-------- DOCUMENT PASSAGE --------
One day that fall, well before the dawn, as Sikh tradition
dictated, a strange melody of flutes advanced down the road to Boota Singh’s house.
Surrounded by singers and neighbors carrying sputtering torches, astride a
horse harnessed in velvet and bangles, Boota Singh rode up to the doorsteps of
his own home to claim the little Moslem girl as his bride.
A guru bearing the Granath Sahib, the Sikh holy book,
followed him into the house, where Zenab waited; trembling in the new sari he
had bought her. Radiant with happiness, his head covered in a new scarlet
turban, Boota Singh squatted beside Zenab on the floor of his house. The priest
explained to them the obligations of married life. Then, with the gathering
intoning his praises after him, he read from the sacred texts.
When he had finished, Boota Singh stood up and clutched one
end of an embroidered sash; Zenab clutched the other. Four times, Zenab
followed him in lawans, four mystic circumambulations of the holy book. At
the instant the fourth circle was joined, they were married. Outside, the sun
of another day rose over their fields.
--------
Please set down, word for word, the stretch of the wedding passage above from "Surrounded by singers" through "as his bride.".
-------- PROVIDED MATERIAL --------
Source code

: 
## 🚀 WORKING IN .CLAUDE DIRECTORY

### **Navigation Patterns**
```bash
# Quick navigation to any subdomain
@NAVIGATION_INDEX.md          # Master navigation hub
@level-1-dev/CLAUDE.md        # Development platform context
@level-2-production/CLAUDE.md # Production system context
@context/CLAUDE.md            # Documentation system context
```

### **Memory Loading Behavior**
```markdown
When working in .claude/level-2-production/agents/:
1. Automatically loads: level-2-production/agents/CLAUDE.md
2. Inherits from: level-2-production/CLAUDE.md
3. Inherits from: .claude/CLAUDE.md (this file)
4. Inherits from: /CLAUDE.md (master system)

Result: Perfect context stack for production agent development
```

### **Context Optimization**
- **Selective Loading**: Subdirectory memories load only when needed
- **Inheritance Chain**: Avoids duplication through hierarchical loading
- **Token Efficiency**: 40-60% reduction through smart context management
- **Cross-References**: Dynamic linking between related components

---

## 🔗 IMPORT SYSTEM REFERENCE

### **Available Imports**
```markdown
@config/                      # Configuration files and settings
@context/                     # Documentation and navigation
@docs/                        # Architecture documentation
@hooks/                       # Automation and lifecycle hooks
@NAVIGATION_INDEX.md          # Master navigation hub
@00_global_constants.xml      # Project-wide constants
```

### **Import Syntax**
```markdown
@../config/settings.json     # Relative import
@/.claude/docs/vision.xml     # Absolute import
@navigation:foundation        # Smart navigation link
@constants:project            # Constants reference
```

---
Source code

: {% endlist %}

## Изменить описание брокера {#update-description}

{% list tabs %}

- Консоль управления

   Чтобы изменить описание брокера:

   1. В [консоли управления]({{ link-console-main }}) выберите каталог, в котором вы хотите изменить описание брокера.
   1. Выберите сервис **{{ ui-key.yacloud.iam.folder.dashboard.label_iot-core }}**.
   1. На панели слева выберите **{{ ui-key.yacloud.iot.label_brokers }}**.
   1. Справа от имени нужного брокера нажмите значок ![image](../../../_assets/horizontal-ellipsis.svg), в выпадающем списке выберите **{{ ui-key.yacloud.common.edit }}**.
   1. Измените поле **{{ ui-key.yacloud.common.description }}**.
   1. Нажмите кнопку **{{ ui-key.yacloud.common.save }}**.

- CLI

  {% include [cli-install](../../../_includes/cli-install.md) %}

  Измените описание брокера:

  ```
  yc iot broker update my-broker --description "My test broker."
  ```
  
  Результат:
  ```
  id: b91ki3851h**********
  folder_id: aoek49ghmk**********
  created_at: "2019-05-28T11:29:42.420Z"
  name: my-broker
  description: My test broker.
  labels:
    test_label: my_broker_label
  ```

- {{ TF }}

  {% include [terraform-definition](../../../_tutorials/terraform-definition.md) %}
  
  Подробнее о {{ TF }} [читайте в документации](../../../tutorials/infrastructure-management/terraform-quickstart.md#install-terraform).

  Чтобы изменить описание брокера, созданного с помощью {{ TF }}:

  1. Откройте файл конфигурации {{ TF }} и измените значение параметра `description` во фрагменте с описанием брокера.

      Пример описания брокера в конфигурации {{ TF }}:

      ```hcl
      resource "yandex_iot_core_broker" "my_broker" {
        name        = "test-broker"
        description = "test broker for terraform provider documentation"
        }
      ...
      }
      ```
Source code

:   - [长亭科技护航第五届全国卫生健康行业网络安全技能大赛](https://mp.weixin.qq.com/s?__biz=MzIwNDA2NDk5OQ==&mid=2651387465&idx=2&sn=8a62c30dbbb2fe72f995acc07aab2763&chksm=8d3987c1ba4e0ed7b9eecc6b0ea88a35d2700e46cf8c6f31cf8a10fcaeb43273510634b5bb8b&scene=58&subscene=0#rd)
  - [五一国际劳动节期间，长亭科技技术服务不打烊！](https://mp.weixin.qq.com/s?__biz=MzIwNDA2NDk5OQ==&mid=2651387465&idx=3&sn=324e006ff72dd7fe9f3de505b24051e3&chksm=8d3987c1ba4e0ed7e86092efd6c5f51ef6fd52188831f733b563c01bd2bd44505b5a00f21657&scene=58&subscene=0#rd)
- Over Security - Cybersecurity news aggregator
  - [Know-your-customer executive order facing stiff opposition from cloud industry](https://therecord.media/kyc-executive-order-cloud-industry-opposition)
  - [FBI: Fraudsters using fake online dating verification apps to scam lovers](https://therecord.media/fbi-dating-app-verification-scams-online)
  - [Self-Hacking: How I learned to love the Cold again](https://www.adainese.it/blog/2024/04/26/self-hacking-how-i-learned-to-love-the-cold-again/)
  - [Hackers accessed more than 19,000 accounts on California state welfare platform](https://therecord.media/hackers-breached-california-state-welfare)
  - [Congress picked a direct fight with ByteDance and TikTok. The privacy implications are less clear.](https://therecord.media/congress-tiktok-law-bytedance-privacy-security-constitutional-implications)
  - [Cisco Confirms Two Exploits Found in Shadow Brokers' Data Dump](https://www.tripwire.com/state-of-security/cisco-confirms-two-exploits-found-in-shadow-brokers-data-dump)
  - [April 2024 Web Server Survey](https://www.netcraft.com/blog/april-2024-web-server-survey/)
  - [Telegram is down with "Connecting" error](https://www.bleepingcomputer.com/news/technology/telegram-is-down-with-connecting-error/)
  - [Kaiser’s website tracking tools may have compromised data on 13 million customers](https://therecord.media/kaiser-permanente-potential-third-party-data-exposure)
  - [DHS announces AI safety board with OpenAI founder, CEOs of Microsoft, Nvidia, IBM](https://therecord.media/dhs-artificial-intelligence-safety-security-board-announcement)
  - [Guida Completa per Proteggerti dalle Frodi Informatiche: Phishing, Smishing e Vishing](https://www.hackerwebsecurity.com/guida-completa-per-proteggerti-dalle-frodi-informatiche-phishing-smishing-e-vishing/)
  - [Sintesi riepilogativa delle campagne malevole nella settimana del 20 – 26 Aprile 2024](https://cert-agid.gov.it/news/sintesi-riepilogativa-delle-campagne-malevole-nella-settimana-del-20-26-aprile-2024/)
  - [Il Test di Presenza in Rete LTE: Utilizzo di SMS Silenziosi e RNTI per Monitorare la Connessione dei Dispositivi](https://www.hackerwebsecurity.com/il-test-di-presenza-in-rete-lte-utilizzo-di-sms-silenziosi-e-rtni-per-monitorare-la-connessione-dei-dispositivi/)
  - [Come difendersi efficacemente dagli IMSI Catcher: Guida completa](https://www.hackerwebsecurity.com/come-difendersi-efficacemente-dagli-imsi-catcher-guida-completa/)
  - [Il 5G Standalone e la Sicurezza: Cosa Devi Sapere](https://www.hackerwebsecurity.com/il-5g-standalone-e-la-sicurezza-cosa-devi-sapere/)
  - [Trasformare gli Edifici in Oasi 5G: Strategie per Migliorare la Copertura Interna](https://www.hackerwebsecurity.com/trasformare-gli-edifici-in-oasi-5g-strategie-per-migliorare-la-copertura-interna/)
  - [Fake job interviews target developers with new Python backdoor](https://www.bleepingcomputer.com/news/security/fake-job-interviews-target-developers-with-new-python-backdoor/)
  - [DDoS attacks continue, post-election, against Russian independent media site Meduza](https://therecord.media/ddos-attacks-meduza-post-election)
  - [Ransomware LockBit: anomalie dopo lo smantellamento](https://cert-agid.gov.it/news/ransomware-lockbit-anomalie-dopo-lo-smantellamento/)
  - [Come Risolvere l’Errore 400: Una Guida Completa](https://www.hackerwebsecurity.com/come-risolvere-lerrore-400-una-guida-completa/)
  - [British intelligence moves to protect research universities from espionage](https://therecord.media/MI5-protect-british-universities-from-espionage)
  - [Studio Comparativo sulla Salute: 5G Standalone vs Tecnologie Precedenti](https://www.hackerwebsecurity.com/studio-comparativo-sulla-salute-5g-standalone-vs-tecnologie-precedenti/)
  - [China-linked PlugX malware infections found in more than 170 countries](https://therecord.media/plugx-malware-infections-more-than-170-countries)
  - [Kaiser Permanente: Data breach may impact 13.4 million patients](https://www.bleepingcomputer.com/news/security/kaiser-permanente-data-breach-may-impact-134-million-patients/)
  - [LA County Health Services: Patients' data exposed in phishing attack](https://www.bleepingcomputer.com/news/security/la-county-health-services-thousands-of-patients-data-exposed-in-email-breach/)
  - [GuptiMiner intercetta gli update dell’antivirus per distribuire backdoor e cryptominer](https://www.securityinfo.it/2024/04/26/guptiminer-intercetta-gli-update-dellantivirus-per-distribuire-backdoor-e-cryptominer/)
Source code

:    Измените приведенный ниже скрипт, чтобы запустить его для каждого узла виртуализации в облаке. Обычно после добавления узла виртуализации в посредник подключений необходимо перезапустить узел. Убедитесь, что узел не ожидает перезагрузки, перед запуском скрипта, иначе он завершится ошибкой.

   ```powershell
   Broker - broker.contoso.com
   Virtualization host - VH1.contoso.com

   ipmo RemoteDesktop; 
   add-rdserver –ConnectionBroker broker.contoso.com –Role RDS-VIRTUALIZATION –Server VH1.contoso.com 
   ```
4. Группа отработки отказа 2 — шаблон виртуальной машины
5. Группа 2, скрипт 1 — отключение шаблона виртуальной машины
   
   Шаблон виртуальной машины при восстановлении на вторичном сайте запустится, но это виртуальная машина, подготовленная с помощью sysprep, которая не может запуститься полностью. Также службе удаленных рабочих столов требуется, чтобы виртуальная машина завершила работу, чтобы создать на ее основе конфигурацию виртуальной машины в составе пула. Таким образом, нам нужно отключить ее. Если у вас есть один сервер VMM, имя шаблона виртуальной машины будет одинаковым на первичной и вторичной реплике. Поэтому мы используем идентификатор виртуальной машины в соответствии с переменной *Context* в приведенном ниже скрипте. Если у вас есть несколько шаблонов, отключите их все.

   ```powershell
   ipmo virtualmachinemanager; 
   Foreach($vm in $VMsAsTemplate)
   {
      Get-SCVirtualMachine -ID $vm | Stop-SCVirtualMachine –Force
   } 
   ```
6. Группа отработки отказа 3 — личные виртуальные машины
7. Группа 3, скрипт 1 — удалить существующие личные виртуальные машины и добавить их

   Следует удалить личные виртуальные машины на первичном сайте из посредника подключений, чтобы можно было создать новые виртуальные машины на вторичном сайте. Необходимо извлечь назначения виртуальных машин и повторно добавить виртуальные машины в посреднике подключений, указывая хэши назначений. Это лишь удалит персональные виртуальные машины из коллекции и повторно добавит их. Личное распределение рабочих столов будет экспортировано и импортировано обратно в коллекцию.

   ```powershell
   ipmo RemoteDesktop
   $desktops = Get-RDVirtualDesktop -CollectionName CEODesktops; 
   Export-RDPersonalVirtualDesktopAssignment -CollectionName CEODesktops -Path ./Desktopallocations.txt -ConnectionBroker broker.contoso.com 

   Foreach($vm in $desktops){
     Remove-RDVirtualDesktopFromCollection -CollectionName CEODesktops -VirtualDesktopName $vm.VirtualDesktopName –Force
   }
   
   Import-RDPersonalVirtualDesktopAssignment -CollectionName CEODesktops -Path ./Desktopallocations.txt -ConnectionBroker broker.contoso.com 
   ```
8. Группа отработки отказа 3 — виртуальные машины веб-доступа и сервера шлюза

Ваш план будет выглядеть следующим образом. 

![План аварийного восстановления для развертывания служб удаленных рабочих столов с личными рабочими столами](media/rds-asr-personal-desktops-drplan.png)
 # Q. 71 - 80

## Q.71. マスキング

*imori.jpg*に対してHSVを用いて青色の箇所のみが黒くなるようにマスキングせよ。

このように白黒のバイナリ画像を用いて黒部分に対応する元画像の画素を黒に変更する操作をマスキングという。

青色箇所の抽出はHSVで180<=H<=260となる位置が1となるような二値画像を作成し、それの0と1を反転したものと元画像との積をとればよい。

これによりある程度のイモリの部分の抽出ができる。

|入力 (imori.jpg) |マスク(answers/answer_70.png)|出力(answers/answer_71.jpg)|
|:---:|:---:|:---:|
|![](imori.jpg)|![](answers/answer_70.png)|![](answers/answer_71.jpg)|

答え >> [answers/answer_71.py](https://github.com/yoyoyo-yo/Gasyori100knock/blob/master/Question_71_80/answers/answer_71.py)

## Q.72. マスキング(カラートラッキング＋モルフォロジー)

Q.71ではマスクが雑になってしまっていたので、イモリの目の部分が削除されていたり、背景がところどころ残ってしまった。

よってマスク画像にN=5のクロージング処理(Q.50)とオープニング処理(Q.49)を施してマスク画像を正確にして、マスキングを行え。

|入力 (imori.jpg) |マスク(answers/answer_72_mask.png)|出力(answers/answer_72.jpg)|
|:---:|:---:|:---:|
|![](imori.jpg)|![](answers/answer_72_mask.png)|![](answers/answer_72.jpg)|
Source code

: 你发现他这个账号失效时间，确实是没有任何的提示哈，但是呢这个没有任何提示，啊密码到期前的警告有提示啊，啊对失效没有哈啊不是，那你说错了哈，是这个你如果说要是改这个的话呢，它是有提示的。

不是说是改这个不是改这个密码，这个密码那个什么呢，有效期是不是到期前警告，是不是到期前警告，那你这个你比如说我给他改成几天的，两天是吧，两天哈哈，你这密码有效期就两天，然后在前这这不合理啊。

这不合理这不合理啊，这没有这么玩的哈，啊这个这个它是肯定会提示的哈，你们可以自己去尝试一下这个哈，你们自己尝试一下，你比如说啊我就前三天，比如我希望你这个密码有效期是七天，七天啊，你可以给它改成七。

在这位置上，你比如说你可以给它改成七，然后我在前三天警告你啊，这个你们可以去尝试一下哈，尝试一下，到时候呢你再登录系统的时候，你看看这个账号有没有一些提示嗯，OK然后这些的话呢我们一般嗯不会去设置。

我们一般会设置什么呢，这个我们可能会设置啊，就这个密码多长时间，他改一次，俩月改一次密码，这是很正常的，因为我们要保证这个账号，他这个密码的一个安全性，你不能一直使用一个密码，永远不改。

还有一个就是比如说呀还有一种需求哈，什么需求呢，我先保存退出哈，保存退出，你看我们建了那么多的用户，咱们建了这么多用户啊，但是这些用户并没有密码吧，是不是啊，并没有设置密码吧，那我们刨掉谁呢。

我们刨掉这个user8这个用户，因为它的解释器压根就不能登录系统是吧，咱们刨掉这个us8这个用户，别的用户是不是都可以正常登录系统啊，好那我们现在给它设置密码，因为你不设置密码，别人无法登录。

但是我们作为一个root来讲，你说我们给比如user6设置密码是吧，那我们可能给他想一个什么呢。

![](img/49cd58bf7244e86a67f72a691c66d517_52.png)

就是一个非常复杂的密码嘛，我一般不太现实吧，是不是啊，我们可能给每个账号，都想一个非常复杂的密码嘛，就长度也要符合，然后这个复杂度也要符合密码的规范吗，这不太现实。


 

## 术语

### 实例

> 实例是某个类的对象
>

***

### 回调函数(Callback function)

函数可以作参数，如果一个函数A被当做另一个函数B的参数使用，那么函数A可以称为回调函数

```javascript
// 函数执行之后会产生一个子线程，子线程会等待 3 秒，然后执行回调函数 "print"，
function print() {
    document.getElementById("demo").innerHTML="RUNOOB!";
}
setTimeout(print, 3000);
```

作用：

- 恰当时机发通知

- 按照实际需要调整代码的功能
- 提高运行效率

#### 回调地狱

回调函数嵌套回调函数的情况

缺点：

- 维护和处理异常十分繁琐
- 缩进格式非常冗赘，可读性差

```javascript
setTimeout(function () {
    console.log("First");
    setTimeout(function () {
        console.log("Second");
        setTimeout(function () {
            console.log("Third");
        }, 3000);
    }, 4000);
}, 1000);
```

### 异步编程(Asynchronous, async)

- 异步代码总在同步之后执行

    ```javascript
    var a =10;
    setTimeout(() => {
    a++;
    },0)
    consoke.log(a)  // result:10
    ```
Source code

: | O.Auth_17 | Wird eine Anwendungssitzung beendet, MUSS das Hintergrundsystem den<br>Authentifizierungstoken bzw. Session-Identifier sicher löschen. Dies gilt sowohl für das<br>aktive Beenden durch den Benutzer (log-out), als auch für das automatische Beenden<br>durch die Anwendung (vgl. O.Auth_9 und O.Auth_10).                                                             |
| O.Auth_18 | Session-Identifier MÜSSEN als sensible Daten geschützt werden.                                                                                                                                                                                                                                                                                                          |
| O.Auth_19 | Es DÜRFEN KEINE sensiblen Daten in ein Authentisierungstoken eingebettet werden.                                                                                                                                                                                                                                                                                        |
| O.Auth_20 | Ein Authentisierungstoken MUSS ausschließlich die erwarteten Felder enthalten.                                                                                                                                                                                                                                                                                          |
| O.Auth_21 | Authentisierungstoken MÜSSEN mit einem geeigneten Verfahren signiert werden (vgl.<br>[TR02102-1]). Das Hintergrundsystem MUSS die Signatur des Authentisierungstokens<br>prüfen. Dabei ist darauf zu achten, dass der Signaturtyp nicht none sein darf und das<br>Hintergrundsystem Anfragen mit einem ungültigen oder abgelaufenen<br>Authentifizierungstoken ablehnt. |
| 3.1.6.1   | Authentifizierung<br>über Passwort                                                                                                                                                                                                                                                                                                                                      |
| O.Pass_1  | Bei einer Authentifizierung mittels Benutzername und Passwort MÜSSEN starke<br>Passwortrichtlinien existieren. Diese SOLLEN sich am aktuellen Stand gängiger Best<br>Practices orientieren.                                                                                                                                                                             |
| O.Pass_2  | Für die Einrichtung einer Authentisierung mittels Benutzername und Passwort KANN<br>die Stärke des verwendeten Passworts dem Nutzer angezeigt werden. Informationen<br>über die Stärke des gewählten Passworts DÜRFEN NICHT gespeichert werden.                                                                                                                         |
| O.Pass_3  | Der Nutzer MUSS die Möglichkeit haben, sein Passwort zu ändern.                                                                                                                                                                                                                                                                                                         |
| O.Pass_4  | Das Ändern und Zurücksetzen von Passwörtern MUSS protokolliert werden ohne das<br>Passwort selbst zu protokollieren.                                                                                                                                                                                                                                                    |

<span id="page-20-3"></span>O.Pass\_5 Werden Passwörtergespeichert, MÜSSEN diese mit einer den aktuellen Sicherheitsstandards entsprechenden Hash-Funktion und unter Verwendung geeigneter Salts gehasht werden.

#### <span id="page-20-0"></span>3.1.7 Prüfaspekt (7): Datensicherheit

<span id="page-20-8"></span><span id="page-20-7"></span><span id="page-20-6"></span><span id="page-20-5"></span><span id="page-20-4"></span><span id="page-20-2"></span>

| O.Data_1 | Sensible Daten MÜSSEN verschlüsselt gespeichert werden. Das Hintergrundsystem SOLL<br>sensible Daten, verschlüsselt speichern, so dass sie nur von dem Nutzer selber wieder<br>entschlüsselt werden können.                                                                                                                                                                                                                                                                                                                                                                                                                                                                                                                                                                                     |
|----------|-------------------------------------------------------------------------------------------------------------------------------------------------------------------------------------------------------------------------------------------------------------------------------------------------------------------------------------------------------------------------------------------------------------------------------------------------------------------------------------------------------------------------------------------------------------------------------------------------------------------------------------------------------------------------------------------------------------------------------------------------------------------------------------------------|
--------
§ **THE COMPLETED TASK**
Surrounded by singers and neighbors carrying sputtering torches, astride a
horse harnessed in velvet and bangles, Boota Singh rode up to the doorsteps of
his own home to claim the little Moslem girl as his bride.